### Work request
The expected output is every entry that follows, reproduced exactly.

### Dataset entries
━━━━
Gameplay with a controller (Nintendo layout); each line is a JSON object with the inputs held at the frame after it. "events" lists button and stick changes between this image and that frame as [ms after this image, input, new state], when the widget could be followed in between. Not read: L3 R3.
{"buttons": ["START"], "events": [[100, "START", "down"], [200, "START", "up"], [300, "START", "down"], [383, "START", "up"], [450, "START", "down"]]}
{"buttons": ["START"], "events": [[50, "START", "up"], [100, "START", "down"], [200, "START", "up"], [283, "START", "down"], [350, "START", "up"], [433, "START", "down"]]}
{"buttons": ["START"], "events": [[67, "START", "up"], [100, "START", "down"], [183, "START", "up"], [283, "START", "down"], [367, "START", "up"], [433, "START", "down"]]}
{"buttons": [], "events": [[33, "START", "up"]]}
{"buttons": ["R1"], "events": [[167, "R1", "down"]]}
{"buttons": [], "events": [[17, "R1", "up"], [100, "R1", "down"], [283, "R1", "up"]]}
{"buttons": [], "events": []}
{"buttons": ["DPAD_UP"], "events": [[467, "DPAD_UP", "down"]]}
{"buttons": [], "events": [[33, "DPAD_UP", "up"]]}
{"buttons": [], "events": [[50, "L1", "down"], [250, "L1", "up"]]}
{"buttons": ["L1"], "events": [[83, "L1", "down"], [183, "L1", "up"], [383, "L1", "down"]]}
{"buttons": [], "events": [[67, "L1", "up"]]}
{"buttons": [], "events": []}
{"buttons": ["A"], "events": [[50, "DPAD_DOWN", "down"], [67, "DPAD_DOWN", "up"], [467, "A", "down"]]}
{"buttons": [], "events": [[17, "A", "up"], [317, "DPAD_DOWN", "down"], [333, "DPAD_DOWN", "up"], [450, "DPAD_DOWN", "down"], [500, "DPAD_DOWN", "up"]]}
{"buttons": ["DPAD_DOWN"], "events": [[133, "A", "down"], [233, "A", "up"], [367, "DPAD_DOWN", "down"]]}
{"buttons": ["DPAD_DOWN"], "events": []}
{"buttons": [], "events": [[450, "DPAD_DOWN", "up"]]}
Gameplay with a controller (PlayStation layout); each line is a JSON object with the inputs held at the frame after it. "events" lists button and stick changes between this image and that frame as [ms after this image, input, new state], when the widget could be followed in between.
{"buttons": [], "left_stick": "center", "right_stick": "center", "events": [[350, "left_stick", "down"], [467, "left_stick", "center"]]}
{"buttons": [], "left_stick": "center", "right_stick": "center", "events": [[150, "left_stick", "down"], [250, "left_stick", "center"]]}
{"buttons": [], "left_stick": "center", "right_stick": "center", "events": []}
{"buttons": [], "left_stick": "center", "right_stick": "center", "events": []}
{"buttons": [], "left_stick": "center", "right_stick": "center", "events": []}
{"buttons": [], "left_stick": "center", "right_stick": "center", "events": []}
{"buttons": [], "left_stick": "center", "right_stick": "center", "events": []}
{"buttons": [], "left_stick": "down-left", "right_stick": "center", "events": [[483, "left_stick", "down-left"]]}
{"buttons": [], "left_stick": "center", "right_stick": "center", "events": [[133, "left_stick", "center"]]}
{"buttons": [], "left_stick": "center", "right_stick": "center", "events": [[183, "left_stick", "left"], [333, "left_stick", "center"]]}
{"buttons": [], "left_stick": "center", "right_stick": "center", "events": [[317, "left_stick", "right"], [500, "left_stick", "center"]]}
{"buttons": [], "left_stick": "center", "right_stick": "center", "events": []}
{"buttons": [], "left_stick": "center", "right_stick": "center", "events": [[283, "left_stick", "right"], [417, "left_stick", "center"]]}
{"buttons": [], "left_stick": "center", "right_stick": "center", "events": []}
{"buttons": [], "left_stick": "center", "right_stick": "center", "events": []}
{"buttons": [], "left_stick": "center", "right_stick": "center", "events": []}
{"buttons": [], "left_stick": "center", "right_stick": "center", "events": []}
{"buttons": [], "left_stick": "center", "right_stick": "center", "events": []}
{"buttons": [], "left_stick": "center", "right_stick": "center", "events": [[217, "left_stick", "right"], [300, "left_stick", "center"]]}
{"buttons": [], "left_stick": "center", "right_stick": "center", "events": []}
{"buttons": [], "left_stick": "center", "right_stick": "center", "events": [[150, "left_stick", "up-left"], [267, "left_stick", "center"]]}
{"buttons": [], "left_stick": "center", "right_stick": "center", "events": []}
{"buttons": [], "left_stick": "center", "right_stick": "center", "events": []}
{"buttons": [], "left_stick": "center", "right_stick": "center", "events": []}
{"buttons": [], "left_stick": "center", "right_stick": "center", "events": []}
━━━━
### Solution to the problem
Gameplay with a controller (Nintendo layout); each line is a JSON object with the inputs held at the frame after it. "events" lists button and stick changes between this image and that frame as [ms after this image, input, new state], when the widget could be followed in between. Not read: L3 R3.
{"buttons": ["START"], "events": [[100, "START", "down"], [200, "START", "up"], [300, "START", "down"], [383, "START", "up"], [450, "START", "down"]]}
{"buttons": ["START"], "events": [[50, "START", "up"], [100, "START", "down"], [200, "START", "up"], [283, "START", "down"], [350, "START", "up"], [433, "START", "down"]]}
{"buttons": ["START"], "events": [[67, "START", "up"], [100, "START", "down"], [183, "START", "up"], [283, "START", "down"], [367, "START", "up"], [433, "START", "down"]]}
{"buttons": [], "events": [[33, "START", "up"]]}
{"buttons": ["R1"], "events": [[167, "R1", "down"]]}
{"buttons": [], "events": [[17, "R1", "up"], [100, "R1", "down"], [283, "R1", "up"]]}
{"buttons": [], "events": []}
{"buttons": ["DPAD_UP"], "events": [[467, "DPAD_UP", "down"]]}
{"buttons": [], "events": [[33, "DPAD_UP", "up"]]}
{"buttons": [], "events": [[50, "L1", "down"], [250, "L1", "up"]]}
{"buttons": ["L1"], "events": [[83, "L1", "down"], [183, "L1", "up"], [383, "L1", "down"]]}
{"buttons": [], "events": [[67, "L1", "up"]]}
{"buttons": [], "events": []}
{"buttons": ["A"], "events": [[50, "DPAD_DOWN", "down"], [67, "DPAD_DOWN", "up"], [467, "A", "down"]]}
{"buttons": [], "events": [[17, "A", "up"], [317, "DPAD_DOWN", "down"], [333, "DPAD_DOWN", "up"], [450, "DPAD_DOWN", "down"], [500, "DPAD_DOWN", "up"]]}
{"buttons": ["DPAD_DOWN"], "events": [[133, "A", "down"], [233, "A", "up"], [367, "DPAD_DOWN", "down"]]}
{"buttons": ["DPAD_DOWN"], "events": []}
{"buttons": [], "events": [[450, "DPAD_DOWN", "up"]]}
Gameplay with a controller (PlayStation layout); each line is a JSON object with the inputs held at the frame after it. "events" lists button and stick changes between this image and that frame as [ms after this image, input, new state], when the widget could be followed in between.
{"buttons": [], "left_stick": "center", "right_stick": "center", "events": [[350, "left_stick", "down"], [467, "left_stick", "center"]]}
{"buttons": [], "left_stick": "center", "right_stick": "center", "events": [[150, "left_stick", "down"], [250, "left_stick", "center"]]}
{"buttons": [], "left_stick": "center", "right_stick": "center", "events": []}
{"buttons": [], "left_stick": "center", "right_stick": "center", "events": []}
{"buttons": [], "left_stick": "center", "right_stick": "center", "events": []}
{"buttons": [], "left_stick": "center", "right_stick": "center", "events": []}
{"buttons": [], "left_stick": "center", "right_stick": "center", "events": []}
{"buttons": [], "left_stick": "down-left", "right_stick": "center", "events": [[483, "left_stick", "down-left"]]}
{"buttons": [], "left_stick": "center", "right_stick": "center", "events": [[133, "left_stick", "center"]]}
{"buttons": [], "left_stick": "center", "right_stick": "center", "events": [[183, "left_stick", "left"], [333, "left_stick", "center"]]}
{"buttons": [], "left_stick": "center", "right_stick": "center", "events": [[317, "left_stick", "right"], [500, "left_stick", "center"]]}
{"buttons": [], "left_stick": "center", "right_stick": "center", "events": []}
{"buttons": [], "left_stick": "center", "right_stick": "center", "events": [[283, "left_stick", "right"], [417, "left_stick", "center"]]}
{"buttons": [], "left_stick": "center", "right_stick": "center", "events": []}
{"buttons": [], "left_stick": "center", "right_stick": "center", "events": []}
{"buttons": [], "left_stick": "center", "right_stick": "center", "events": []}
{"buttons": [], "left_stick": "center", "right_stick": "center", "events": []}
{"buttons": [], "left_stick": "center", "right_stick": "center", "events": []}
{"buttons": [], "left_stick": "center", "right_stick": "center", "events": [[217, "left_stick", "right"], [300, "left_stick", "center"]]}
{"buttons": [], "left_stick": "center", "right_stick": "center", "events": []}
{"buttons": [], "left_stick": "center", "right_stick": "center", "events": [[150, "left_stick", "up-left"], [267, "left_stick", "center"]]}
{"buttons": [], "left_stick": "center", "right_stick": "center", "events": []}
{"buttons": [], "left_stick": "center", "right_stick": "center", "events": []}
{"buttons": [], "left_stick": "center", "right_stick": "center", "events": []}
{"buttons": [], "left_stick": "center", "right_stick": "center", "events": []}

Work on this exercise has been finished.